- Given passage
[Start of Attachment]


    But I think we read the memo differently. I don't see it as suggesting any abandonment of Mumia, certainly I don't see where they're suggesting selling him (or anyone else) off. Rather, they say, don't make him the center of attention.

    That doesn't strike me as an outrageous position. I think it was probably presented poorly, with too much suggestion that supporting Mumia directly and publicly actually hurts abolition. I think that's an extreme suggestion. On the other hand, suggesting that making him the poster child for abolition does hurt the cause seems to me a plausible position, the one the memo was trying to stake out, and one that Mumia's fans find wholly unacceptable.

    But if we're going to discuss things (and I think we should), the discussion should be based on what folks are actually saying rather than on what outrage can be imputed to them. And, again, I just don't see the original memo as calling for selling anyone out.

    The danger here seems to me to be in the hostility abolitionists are showing each other. None of us are the enemy of the movement.

    ReplyDelete
  3. On the subject of the Second Amendment. The British National Archives has just opened legislation.gov.uk which has put all UK legislation online. I thought I'd have a look at the English Bill of Rights (which is much less central to our legislation than the US Bill of Rights is to yours). As I understand it the framers of the US Bill of Rights were influenced by the English Bill of Rights. To my surprise, I found the there is also an English right to bear arms.

    The English Bill of Rights is at http://www.legislation.gov.uk/aep/WillandMarSess2/1/2/introduction . From the preamble:

    "
    ...
    Whereas the late King James the Second by the Assistance of diverse evill Councellors Judges and Ministers imployed by him did endeavour to subvert and extirpate the Protestant Religion and the Lawes and Liberties of this Kingdome.
    ...
    By causing severall good Subjects being Protestants to be disarmed at the same time when Papists were both Armed and Imployed contrary to Law.
    ..."

[End of Attachment]

(Stored items from a collection)

[Start of Attachment]

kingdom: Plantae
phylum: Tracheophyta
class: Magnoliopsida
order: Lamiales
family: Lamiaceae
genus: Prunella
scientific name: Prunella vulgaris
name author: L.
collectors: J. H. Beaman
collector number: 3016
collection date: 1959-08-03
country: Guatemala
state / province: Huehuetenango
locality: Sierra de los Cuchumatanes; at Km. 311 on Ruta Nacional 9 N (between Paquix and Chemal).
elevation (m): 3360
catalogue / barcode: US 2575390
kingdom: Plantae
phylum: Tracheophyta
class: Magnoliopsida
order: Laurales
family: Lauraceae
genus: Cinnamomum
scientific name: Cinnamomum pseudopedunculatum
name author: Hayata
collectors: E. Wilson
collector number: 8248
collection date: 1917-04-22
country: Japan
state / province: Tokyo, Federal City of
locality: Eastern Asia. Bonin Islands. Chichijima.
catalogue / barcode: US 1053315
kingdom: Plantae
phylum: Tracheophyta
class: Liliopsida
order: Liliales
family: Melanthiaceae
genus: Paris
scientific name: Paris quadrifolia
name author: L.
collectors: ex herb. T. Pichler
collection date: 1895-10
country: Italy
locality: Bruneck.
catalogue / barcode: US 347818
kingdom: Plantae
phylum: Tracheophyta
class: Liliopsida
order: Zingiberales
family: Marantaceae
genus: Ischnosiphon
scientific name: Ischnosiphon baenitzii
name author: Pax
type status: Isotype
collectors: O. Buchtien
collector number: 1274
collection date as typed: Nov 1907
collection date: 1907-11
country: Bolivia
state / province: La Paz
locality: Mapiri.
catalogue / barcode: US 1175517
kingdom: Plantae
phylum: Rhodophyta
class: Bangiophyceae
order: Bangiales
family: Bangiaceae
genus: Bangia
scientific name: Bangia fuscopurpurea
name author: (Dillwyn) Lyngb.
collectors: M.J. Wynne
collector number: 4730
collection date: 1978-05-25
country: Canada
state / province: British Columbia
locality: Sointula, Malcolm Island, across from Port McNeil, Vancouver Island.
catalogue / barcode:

[End of Attachment]

- Questions
1) Translate this sentence from the comment thread on the Mumia memo and the English Bill of Rights into Spanish: "None of us are the enemy of the movement."
2) Pick up the comment thread on the Mumia memo and the English Bill of Rights after its last sentence and keep writing it.

- Solved problems
1) Ninguno de nosotros es enemigo del movimiento.

2)
    And from the declaration:

    "And thereupon the said Lords Spirituall and Temporall and Commons pursuant to their respective Letters and Elections being now assembled in a full and free Representative of this Nation takeing into their most serious Consideration the best meanes for attaining the Ends aforesaid Doe in the first place (as their Auncestors in like Case have usually done) for the Vindicating and Asserting their auntient Rights and Liberties, Declare:
    ...

    Subjects’ Arms.

    That the Subjects which are Protestants may have Arms for their Defence suitable to their Conditions and as allowed by Law.
    ..."

    I don't enough about the English history of the time to interpret "Arms for their Defence", but it seems to imply both personal defence and defence against those trying to overthrow the current government, and so, by implication, defence agains those trying to impose an illegitimate government.

    ReplyDelete
  4. I think that as a matter of public policy we should disarm everyone.

    Likely because you've never needed one.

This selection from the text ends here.